The results of our study demonstrated that a reduction of butyrate levels, resulting from a deficiency of butyrate-producing bacteria, leads to aberrant miR-146a expression. This, in turn, induces an imbalance in macrophage polarization and the onset of gouty arthritis. The administration of C. butyricum and butyrate demonstrated considerable anti-inflammatory efficacy by restoring intestinal homeostasis, modulating miR-146a expression, and skewing macrophage polarization. The SOCS7/JAK2-STAT3 signaling pathway was identified as a pivotal mediator in the skewing of macrophage polarization induced by miR-146a.

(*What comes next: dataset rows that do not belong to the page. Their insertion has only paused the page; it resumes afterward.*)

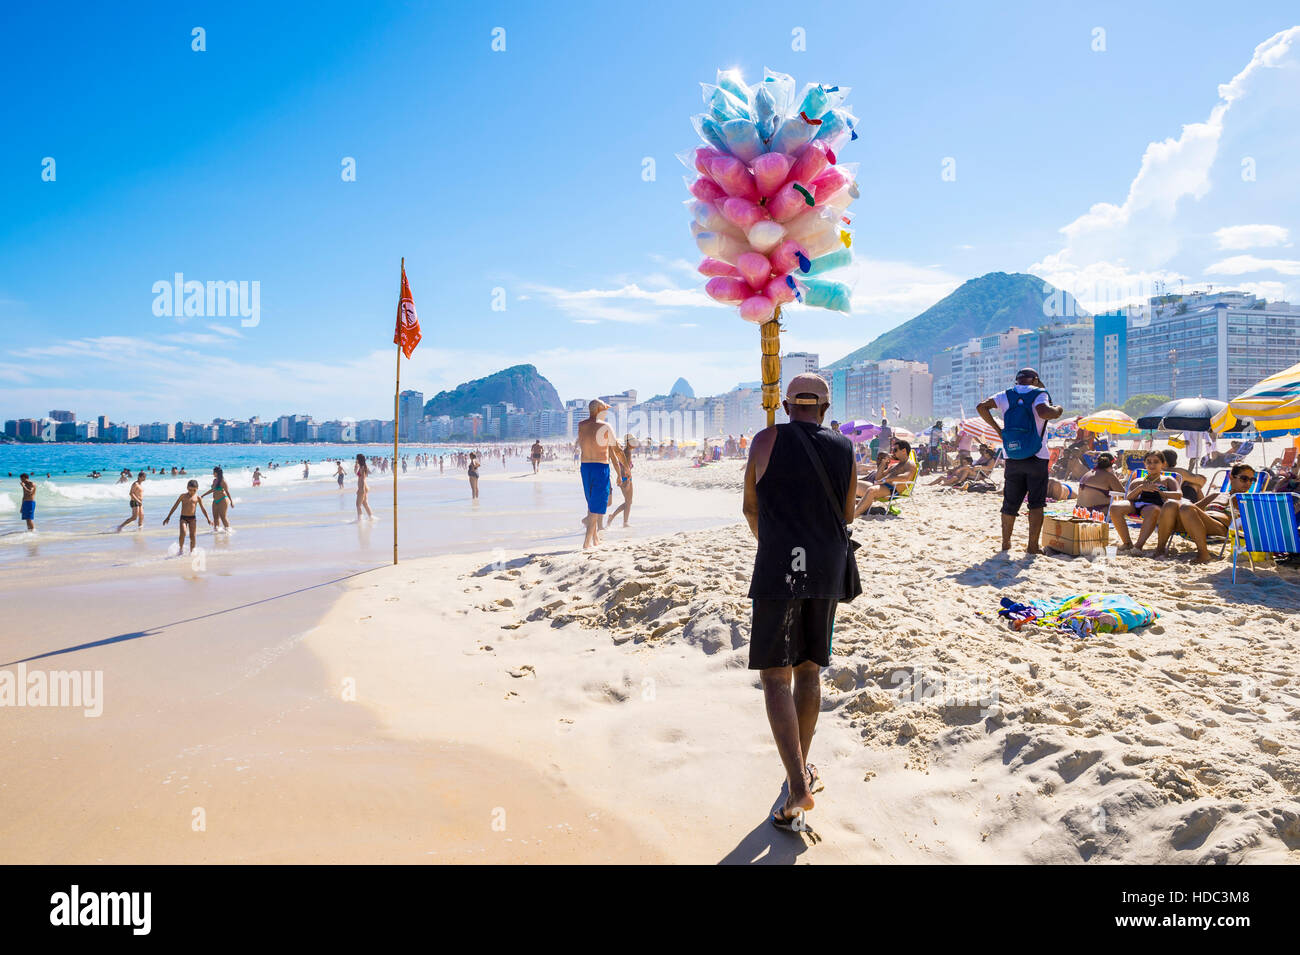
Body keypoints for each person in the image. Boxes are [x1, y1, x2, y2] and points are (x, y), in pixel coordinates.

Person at [742, 374, 855, 831]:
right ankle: (802, 770)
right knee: (809, 670)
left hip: (779, 564)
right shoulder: (845, 447)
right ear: (825, 408)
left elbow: (750, 507)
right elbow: (847, 513)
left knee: (775, 677)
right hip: (827, 565)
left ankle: (796, 785)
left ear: (787, 406)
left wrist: (773, 542)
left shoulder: (765, 439)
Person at [976, 367, 1063, 554]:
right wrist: (1058, 410)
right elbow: (1044, 412)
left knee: (1010, 502)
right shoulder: (1039, 393)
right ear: (1035, 380)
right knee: (1036, 503)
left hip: (1012, 456)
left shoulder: (1005, 395)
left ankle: (1006, 543)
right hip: (1037, 456)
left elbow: (981, 407)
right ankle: (1032, 546)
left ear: (1017, 380)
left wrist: (999, 430)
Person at [1171, 463, 1256, 563]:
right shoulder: (1216, 495)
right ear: (1231, 477)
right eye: (1244, 479)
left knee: (1186, 507)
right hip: (1201, 524)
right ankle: (1160, 551)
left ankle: (1204, 554)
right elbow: (1194, 508)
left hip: (1222, 528)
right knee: (1171, 505)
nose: (1248, 483)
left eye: (1252, 480)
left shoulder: (1249, 501)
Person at [576, 399, 627, 549]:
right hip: (600, 467)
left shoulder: (581, 425)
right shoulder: (605, 426)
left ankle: (595, 539)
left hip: (585, 467)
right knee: (595, 506)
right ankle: (586, 543)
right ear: (599, 410)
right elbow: (617, 450)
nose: (606, 412)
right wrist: (625, 468)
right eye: (605, 409)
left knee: (592, 502)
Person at [1110, 450, 1182, 554]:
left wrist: (1161, 492)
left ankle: (1138, 546)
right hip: (1138, 505)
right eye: (1149, 462)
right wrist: (1141, 488)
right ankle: (1127, 543)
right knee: (1115, 507)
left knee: (1152, 510)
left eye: (1156, 462)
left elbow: (1179, 495)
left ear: (1163, 464)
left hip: (1157, 507)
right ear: (1144, 464)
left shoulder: (1167, 479)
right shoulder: (1138, 481)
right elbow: (1129, 497)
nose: (1152, 465)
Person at [853, 440, 916, 518]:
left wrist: (886, 480)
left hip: (892, 491)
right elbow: (878, 478)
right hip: (881, 487)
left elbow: (906, 477)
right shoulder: (895, 465)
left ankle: (854, 514)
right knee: (853, 484)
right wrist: (883, 463)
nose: (893, 452)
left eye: (895, 450)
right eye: (892, 450)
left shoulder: (909, 464)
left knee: (871, 490)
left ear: (904, 451)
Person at [163, 480, 211, 555]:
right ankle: (181, 549)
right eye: (190, 490)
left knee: (193, 536)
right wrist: (168, 517)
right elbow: (175, 506)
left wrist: (208, 519)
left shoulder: (198, 498)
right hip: (183, 518)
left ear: (197, 489)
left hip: (192, 518)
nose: (192, 492)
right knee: (183, 533)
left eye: (194, 490)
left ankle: (192, 551)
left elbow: (203, 509)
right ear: (187, 488)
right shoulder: (183, 496)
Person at [607, 435, 636, 528]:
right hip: (625, 478)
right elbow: (623, 467)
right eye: (633, 441)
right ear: (628, 442)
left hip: (626, 478)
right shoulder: (627, 452)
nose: (635, 443)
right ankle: (615, 518)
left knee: (628, 501)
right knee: (628, 501)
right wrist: (626, 480)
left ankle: (623, 521)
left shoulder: (627, 451)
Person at [202, 466, 233, 532]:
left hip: (223, 500)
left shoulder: (223, 481)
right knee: (215, 517)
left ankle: (228, 531)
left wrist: (231, 502)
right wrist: (203, 495)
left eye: (213, 472)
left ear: (217, 473)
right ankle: (216, 531)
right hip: (215, 501)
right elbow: (212, 490)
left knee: (223, 517)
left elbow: (227, 492)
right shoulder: (214, 480)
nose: (213, 473)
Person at [355, 453, 373, 518]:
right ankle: (371, 517)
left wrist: (361, 489)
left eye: (356, 458)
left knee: (358, 505)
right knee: (365, 504)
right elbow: (357, 473)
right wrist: (356, 465)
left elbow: (362, 479)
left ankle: (360, 519)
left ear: (359, 459)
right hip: (364, 486)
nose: (356, 459)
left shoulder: (362, 467)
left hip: (362, 487)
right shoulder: (363, 466)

Our findings enrich the understanding of the regulatory mechanisms underlying macrophage polarization in gouty arthritis and highlight the potential applications of probiotics and their metabolites in clinical gout treatment.
肠道微生物群调节最近被确定为探索痛风管理新治疗策略的一个有前景的途径。然而,单一特定菌株或细菌代谢物在痛风干预中的应用很少被探索,其潜在的调节机制仍然不清楚。
确定丁酸梭菌和丁酸盐在痛风性关节炎管理中的潜在作用和分子机制。
建立痛风性关节炎的尿酸氧化酶基因敲除(Uox-KO)小鼠模型,并分析肠道微生物群的组成。补充丁酸梭菌和丁酸盐以评估功能恢复和肠道稳态。纳米串分析确定微小RNA(miRNA)的变化。气相色谱/质谱联用(GC/MS)测量丁酸水平,定量聚合酶链反应(qPCR)检测产丁酸盐酶和细菌的丰度。流式细胞术分析巨噬细胞极化,酶联免疫吸附测定(ELISA)测量促炎细胞因子的产生。转染激动剂miRNA(agomir)和拮抗剂miRNA(antagomir),并采用双荧光素酶报告基因测定法验证miRNA靶标结合。进行小干扰RNA(siRNA)和拯救实验以验证细胞因子信号传导抑制因子7(SOCS7)在巨噬细胞极化中的作用。此外,招募了一组痛风性关节炎患者以验证分子机制。
我们的研究结果表明,由于产丁酸盐细菌缺乏导致丁酸盐水平降低,进而导致miR-146a表达异常。这反过来又会导致巨噬细胞极化失衡和痛风性关节炎的发作。丁酸梭菌和丁酸盐的给药通过恢复肠道稳态、调节miR-146a表达和改变巨噬细胞极化表现出显著的抗炎功效。SOCS7/Janus激酶2-信号转导和转录激活因子3(JAK2-STAT3)信号通路被确定为miR-146a诱导的巨噬细胞极化改变中的关键介质。
我们的研究结果丰富了对痛风性关节炎中巨噬细胞极化潜在调节机制的理解,并突出了益生菌及其代谢物在临床痛风治疗中的潜在应用。